Diana could feel the word rising.

But that “no” could provide the enemy with power enough to complete the segue.

She had nothing in her pouch, nothing that might…

The wand. The wand belonged on the Otherside.

Yanking it from her pocket, Diana pointed the pink star at the dark elf, tried very hard not to think of how stupid this had to look, and opened herself up to extreme possibilities.

The sudden spray of pink power froze him in place, his dark sword no more than a centimeter from Arthur’s throat. Glistening lines raced over his armor, connected the water droplets, and flared into a rose-white light too bright to look at.

When the light finally faded and everyone had blinked away the aftereffects, the dark elf was gone.

The few meat-minds still standing threw themselves over the barrier to the lower level, landing five meters down with a disconcerting splat.

“Wicked.”

Diana turned to see Kris smiling at her admiringly.

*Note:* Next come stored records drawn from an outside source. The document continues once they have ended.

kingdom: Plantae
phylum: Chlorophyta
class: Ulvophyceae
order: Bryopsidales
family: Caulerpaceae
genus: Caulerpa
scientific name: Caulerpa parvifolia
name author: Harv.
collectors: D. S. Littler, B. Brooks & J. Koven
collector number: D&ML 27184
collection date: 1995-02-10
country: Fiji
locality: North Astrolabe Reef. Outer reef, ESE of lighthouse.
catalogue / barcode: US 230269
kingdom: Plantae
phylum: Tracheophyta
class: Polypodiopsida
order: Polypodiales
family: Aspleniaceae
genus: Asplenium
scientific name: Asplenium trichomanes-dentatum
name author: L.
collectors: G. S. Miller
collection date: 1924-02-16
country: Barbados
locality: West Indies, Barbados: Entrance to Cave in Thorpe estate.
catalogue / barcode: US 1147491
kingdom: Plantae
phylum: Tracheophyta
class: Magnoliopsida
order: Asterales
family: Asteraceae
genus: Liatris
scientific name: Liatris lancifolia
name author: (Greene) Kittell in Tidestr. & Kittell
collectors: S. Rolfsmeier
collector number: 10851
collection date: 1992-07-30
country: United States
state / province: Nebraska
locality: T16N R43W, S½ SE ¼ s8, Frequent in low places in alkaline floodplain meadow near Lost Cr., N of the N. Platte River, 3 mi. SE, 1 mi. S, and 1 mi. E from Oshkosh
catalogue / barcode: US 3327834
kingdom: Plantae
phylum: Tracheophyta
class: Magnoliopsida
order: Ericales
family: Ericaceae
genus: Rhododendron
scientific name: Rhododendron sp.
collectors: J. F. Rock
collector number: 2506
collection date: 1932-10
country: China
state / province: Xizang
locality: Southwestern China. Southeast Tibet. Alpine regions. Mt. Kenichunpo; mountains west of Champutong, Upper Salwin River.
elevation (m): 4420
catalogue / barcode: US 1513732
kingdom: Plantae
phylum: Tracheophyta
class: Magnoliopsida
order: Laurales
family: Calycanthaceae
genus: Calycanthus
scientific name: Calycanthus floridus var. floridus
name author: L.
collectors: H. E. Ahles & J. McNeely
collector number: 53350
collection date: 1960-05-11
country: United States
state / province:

“And thanks for that, you know, feather thing.”

Diana would have liked to have spent a moment basking in Kris’ admiration, but the wand dropped from numb fingers and a heartbeat later she followed it to the floor, not entirely certain if she wanted to puke or pass out. Unable to decide, she did both.

*   *   *

Dean brushed his palm over a depleted spray of lime-green feathers and sighed. “Austin, what happened to my feather duster?”

“Don’t look at me.”

“I thought you knew everything.”

“I do.” Rolling over, he exposed his other flank to the square of sunlight. “I just don’t want you to look at me.”

FIVE

“IT’S BEEN THREE DAYS.”

“Four,” Austin corrected morosely from his place on the counter. “They left Saturday, it’s now Tuesday.”